• **Work to be completed**
Search the entries for the word "rule" and copy each line that has it.

(Stored data entries)
··········

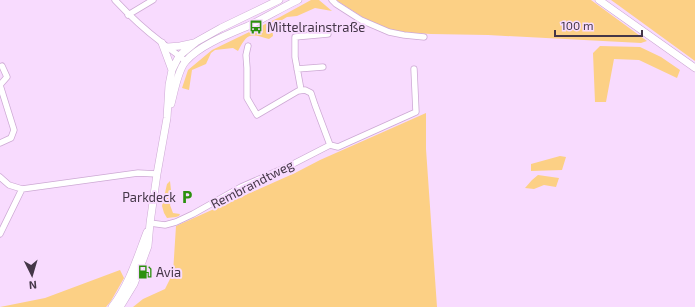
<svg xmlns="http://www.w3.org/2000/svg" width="695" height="307" viewBox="0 0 695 307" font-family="'Exo 2',sans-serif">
	<rect width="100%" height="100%" fill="#f8dbfe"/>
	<path fill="#fcd085" d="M311 0H319L332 11 315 8 297 16 287 17 272 26 273 36 269 39C250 34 248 32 238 51L233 48 215 50 211 53 206 64 192 70 189 90 182 88 188 70 212 50 280 17Z
		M336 0H591L647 41 641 43 488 35 431 34 399 32 383 27 367 20Z
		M611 0H695V61L618 5Z
		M600 46 640 47 661 57 680 70 677 78 639 60 614 59 606 102H595L593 53Z
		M426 113V149L437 307H133L143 299 165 289 173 273 176 226 295 173 320 160Z
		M560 156 566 157 562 170 531 171V164Z
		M538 175 559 178 556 187 544 185 534 189 525 188 532 180Z
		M170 181 172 199 170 205 173 213 180 214 179 216 176 217 167 218 164 213 162 206 167 184Z
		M120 270 124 278 111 301 106 307H0L45 298Z"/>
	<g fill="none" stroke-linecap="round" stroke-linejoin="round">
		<g stroke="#cda9d4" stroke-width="7">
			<path id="minor" d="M115 0C129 15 144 29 161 42 169 49 178 54 185 61
				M332 0 336 4 361 20 389 32 404 35 424 37
				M128 15 153 0
				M297 69 323 67
				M301 90 295 57V37L328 34
				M0 143 11 138 14 130 0 85 7 77 2 66
				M330 145 338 147 416 112 414 69
				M0 177 9 185 22 189
				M150 223 165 225 176 222 193 214 241 187 291 165 330 145 315 105 311 93 305 90 298 91 257 115 247 98V68L246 55 248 46
				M0 234 22 189 138 173 157 174"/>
		</g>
		<g stroke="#cda9d4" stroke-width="8">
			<path id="tertiary" d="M599 0 695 68
				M162 43 172 70
				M168 47 180 46 194 43
				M171 104C174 93 178 69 186 61 200 45 229 34 248 26 265 18 281 8 298 0
				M112 307C129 285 137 258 147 232
				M120 307 134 284 148 246 150 223 157 174 167 118 169 85 172 70 179 56 196 42 221 28 279 0"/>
		</g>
		<use href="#minor" stroke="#fff" stroke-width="5.5"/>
		<use href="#tertiary" stroke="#fff" stroke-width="7"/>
	</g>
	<defs>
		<g id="bus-bare" transform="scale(1.08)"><path d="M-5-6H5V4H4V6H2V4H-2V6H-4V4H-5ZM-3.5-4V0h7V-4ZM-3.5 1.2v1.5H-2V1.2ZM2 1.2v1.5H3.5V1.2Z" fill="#2b900e" stroke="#f8dbfe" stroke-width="2.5" paint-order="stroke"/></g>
		<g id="parking-bare" transform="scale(1.08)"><path d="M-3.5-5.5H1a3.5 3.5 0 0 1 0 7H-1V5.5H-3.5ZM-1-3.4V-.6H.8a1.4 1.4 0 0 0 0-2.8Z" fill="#2b900e" stroke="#f8dbfe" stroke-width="2.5" paint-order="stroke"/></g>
		<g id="fuel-bare" transform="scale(1.08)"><path d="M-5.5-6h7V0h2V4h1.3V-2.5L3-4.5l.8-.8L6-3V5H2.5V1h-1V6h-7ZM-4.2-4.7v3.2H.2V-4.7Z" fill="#2b900e" stroke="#f8dbfe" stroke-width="2.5" paint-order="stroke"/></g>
	</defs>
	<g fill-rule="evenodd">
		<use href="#bus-bare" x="256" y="27"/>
		<use href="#parking-bare" x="187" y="197"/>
		<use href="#fuel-bare" x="145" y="272"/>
	</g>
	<g text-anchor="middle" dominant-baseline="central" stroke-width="4" stroke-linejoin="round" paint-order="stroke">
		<g font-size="13" fill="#443647" stroke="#f8dbfe" text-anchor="start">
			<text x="267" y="27">Mittelrainstraße</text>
			<text x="176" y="197" text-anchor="end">Parkdeck</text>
			<text x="156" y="272">Avia</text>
		</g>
		<g font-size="13" fill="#443647" stroke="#f8dbfe">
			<text transform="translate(252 184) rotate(-27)">Rembrandtweg</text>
		</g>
	</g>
	<g transform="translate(32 275) rotate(175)" stroke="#f8dbfe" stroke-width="3" paint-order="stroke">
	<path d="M0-3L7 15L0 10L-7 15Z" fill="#443647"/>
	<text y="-6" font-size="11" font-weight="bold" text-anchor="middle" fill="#443647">N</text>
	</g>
	<path d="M555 30v6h87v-6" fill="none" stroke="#443647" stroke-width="2"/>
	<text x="561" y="30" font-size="12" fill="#443647" stroke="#f8dbfe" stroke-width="3" paint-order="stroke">100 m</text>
</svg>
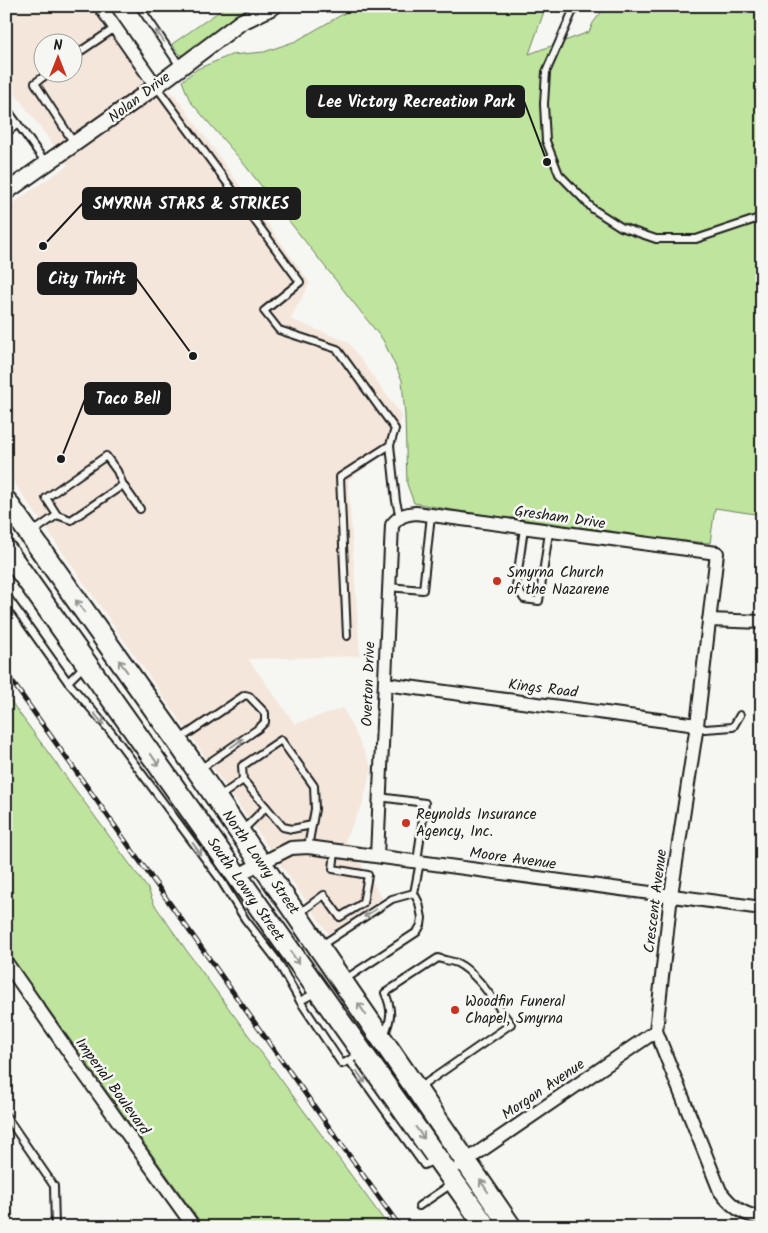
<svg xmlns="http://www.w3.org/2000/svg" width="768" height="1233" font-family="Kalam,sans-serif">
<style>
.built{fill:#f4e6da;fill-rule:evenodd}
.green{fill:#bee49e;stroke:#6d805d}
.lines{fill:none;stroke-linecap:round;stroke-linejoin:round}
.service-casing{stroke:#1c1c1c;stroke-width:10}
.minor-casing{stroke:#1c1c1c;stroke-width:16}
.tertiary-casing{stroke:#1c1c1c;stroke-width:19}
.primary-casing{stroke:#1c1c1c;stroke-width:24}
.service{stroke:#f6f6f2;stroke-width:6}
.minor{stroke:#f6f6f2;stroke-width:12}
.tertiary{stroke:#f6f6f2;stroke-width:15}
.primary{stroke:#f6f6f2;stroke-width:20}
.rail-casing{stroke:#1c1c1c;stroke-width:5}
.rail{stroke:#f6f6f2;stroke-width:3;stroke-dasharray:9;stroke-linecap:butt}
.oneway{stroke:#949492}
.poi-dot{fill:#c8321e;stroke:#f6f6f2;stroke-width:2}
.labels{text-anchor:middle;stroke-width:5;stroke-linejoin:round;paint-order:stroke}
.street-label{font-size:15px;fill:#1c1c1c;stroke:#f6f6f2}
.poi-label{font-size:15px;fill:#1c1c1c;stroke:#f6f6f2;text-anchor:start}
.leader{fill:none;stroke:#1c1c1c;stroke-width:2}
.callout-dot{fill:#1c1c1c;stroke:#f6f6f2;stroke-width:2}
.callout{fill:#1c1c1c;stroke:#1c1c1c;stroke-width:2}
.callout-label{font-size:16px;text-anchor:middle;font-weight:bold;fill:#fff}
</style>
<rect width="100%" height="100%" fill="#f6f6f2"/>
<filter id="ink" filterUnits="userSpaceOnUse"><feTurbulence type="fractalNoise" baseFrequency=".02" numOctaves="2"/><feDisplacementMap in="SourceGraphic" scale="10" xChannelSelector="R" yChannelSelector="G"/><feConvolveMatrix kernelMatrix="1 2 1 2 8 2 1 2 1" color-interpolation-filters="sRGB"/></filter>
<g filter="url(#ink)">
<path class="built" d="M6,6H92L143,79L174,94L310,283L290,319L348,342L401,415L395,447L348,480L360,656L248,659L295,724L343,708L372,768L362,805L345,839L382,898L329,934L6,471V208L68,165L6,81ZM42,42H72V72H42Z"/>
<g class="green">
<polygon points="227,6 242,6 243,13 183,55 180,55 172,44"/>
<polygon points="357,6 546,6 529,54 589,32 593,23 606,6 762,6 762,515 715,508 710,543 657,539 458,511 414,503 407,484 405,416 402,380 383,340 240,159 190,101 182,81 197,69 231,55 264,52 296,41"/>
<polygon points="6,695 148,889 154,904 189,954 389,1227 204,1227 6,950"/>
</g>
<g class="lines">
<g class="service-casing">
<g id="service">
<polyline points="139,6 180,66"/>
<polyline points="575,6 546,72 544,104 546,141 559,174 593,209 621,227 656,239 696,239 762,217"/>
<polyline points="72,57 115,28"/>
<polyline points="50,72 35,83 74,143"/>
<polyline points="156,86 300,282 264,311 279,330 337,349 395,429 390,445 340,477 347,636"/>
<polyline points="6,108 46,163"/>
<polyline points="6,133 18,124"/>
<polyline points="390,445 396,501 400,517"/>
<polyline points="123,485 140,509"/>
<polyline points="524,528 516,586 524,599 539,601 549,532"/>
<polyline points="33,532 57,515 71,520 123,485 117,471 106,456 46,498 57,515"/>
<polyline points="388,587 423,590 431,515"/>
<polyline points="6,595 68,682 111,732 220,879 245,919 276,959 300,1001 342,1064 361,1054"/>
<polyline points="68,682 85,665"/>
<polyline points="697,725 705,729 733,727 740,715"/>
<polyline points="180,739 245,695 249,696 265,713 265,722 259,728 200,769"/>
<polyline points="243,780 283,827 292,829 312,825"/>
<polyline points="219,797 243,780 242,766 281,740 314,786 315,809 308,847"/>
<polyline points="379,797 425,803 417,862"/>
<polyline points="242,831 266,807"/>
<polyline points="298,914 324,895 340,917 363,903 368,875 333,869 335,851"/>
<polyline points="320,946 392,899 414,893"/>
<polyline points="344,980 417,932 421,925 422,918 419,903 414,893 420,862"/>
<polyline points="300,1001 317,992"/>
<path d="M384,1036C391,1019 393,1011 385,993L438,958C444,960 451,961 457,963C479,974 496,1005 511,1024L419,1088"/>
<polyline points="349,1060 424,1165 435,1160"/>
<polyline points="6,1116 54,1186 55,1227"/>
<polyline points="419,1206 453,1183"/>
<polyline points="468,1227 479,1219"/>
</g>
</g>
<g class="minor-casing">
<g id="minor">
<polyline points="100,6 156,86"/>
<polyline points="709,620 762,622"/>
<polyline points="385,684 697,725"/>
<path d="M377,856L392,525C399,516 405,514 416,513L717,553L697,725L671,895L656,1031L720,1191C731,1206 743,1215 762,1218"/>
<polyline points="236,876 291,848 308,847 762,908"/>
<polyline points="6,962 80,1068 194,1227"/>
<polyline points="460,1165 656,1031"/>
</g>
</g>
<g class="tertiary-casing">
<polyline id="tertiary" points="6,192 156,86 241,22 274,6"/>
</g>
<g class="primary-casing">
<g id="primary">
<polyline points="6,501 177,741 511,1227"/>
<polyline points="6,550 486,1227"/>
</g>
</g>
<use href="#service" class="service"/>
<use href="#minor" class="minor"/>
<use href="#tertiary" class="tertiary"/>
<use href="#primary" class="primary"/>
<g class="rail-casing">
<polyline id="rail" points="6,673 400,1227"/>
</g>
<use href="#rail" class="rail"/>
</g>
<defs><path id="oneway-shaft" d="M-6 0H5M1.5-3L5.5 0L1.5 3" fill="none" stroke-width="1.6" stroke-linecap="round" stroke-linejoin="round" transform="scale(1.25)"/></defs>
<g class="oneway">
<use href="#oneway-shaft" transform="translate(160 36) rotate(-124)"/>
<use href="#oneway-shaft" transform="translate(80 606) rotate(-125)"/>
<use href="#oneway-shaft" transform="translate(123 666) rotate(-126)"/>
<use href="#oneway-shaft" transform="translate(99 719) rotate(50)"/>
<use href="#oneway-shaft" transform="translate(237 743) rotate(-35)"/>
<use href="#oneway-shaft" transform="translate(155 760) rotate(55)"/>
<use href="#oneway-shaft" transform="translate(197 849) rotate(54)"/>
<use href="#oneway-shaft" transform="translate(370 913) rotate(146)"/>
<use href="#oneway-shaft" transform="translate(295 958) rotate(55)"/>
<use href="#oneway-shaft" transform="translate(362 1009) rotate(-124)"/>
<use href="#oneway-shaft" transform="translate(361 1077) rotate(54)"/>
<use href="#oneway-shaft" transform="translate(420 1133) rotate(54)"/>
<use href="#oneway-shaft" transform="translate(484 1186) rotate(-124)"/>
</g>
</g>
<g class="poi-dot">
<circle cx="497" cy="581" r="5"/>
<circle cx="406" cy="823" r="5"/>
<circle cx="455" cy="1010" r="5"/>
</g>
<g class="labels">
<g class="street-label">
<text transform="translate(139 97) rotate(-37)" y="5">Nolan Drive</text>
<text transform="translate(560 517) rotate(8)" y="5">Gresham Drive</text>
<text transform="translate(368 684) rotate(-88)" y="5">Overton Drive</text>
<text transform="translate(543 688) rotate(7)" y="5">Kings Road</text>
<text transform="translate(513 858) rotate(8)" y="5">Moore Avenue</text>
<text transform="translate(261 862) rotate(55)" y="5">North Lowry Street</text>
<text transform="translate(246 889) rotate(55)" y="5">South Lowry Street</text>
<text transform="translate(655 901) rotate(-83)" y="5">Crescent Avenue</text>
<text transform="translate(113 1086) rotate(54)" y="5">Imperial Boulevard</text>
<text transform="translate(543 1089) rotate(-34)" y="5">Morgan Avenue</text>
</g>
<g class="poi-label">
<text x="507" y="577">Smyrna Church<tspan x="507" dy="17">of the Nazarene</tspan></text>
<text x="416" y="819">Reynolds Insurance<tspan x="416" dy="17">Agency, Inc.</tspan></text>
<text x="465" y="1006">Woodfin Funeral<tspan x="465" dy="17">Chapel, Smyrna</tspan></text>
</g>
</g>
<path class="leader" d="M547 162L524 101M43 246L83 203M193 356L136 278M61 459L85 399"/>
<g class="callout-dot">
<circle cx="547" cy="162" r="5"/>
<circle cx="43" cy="246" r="5"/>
<circle cx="193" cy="356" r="5"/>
<circle cx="61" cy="459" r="5"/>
</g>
<g class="callout">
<rect x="307" y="86" width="217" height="31" rx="5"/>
<rect x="83" y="188" width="217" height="31" rx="5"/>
<rect x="38" y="263" width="98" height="31" rx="5"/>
<rect x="85" y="383" width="85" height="31" rx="5"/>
</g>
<g class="callout-label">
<text x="416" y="107">Lee Victory Recreation Park</text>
<text x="191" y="209">SMYRNA STARS &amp; STRIKES</text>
<text x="87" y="284">City Thrift</text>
<text x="128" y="404">Taco Bell</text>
</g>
<rect width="768" height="1233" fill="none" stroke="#f6f6f2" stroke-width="25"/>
<rect x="12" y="12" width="743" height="1208" fill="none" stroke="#1c1c1c" stroke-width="2" filter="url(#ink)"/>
<g transform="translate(58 58)"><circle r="24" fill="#f6f6f2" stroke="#9f9f9c"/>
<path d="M0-4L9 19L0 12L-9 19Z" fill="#c8321e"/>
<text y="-8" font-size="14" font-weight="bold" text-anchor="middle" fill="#1c1c1c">N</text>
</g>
</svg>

··········

• **Answer to this task**
	<g fill-rule="evenodd">
.built{fill:#f4e6da;fill-rule:evenodd}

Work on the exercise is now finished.